▼▼▼
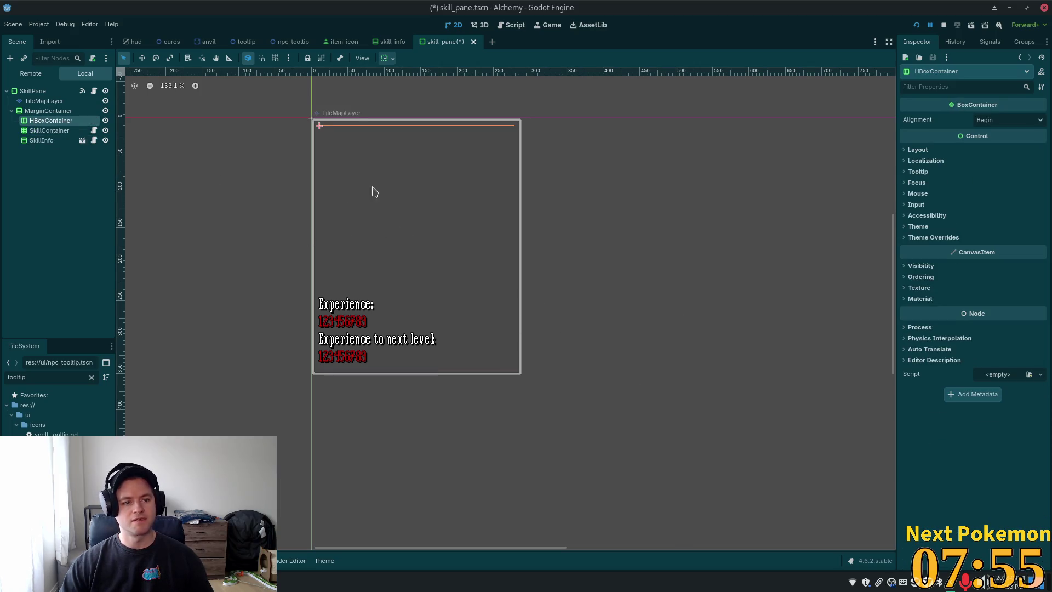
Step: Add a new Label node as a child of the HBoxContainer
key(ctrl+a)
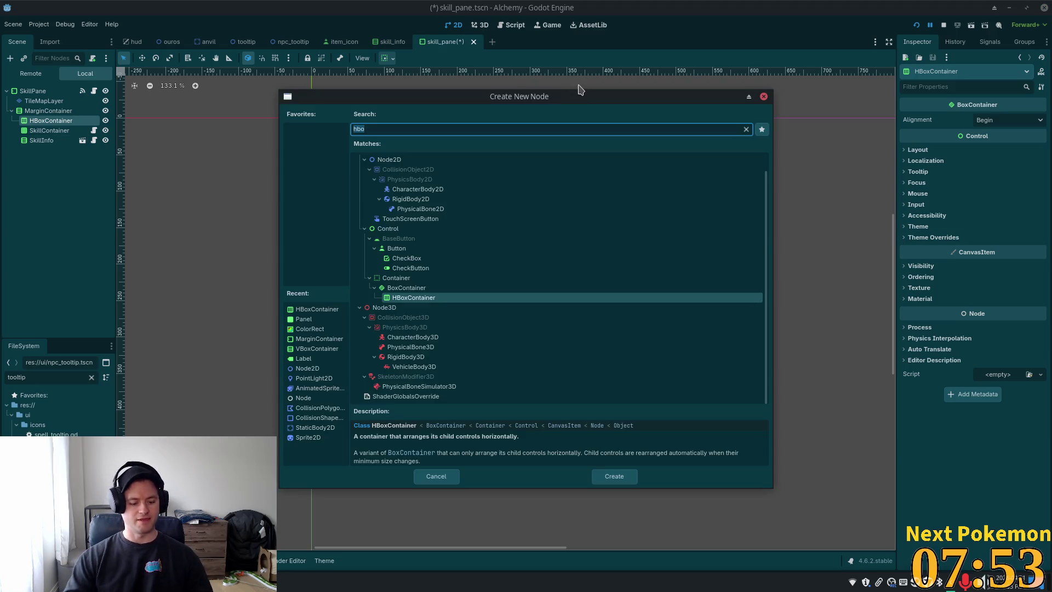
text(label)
▲▲▲
▼▼▼
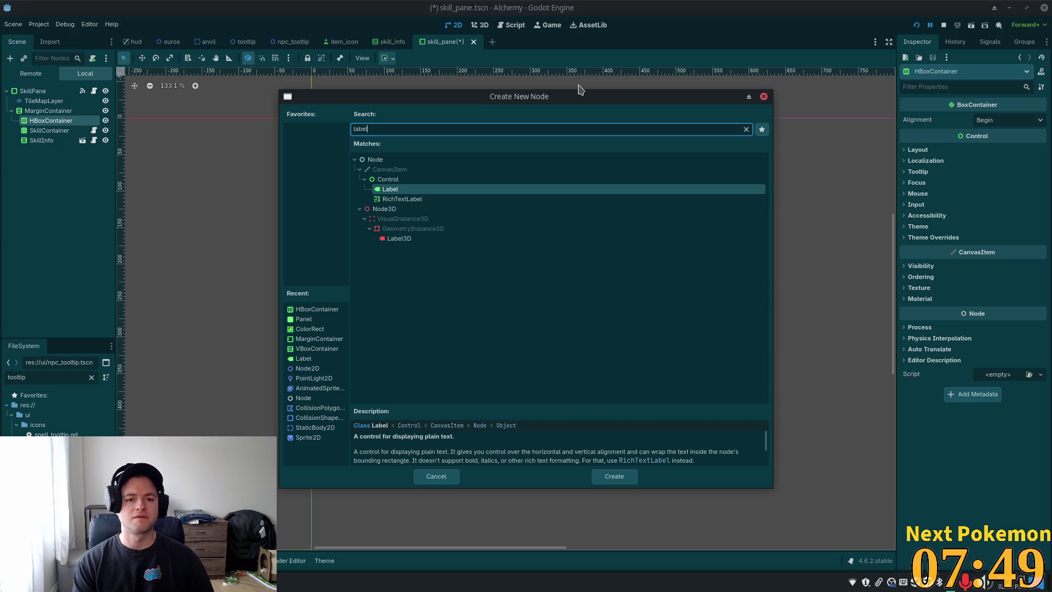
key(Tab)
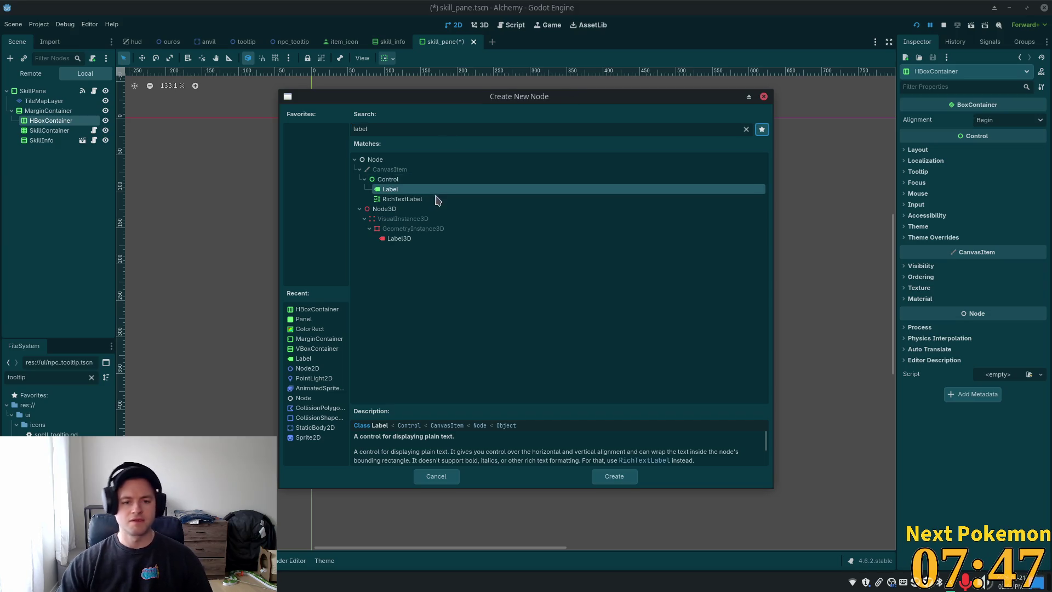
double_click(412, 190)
▲▲▲
— Task directions —
"Step: Add a" marks the first line to copy, and "text(label)" marks the last. Repeat that stretch above exactly, with no pictures.

— Response box —
Step: Add a new Label node as a child of the HBoxContainer
key(ctrl+a)
text(label)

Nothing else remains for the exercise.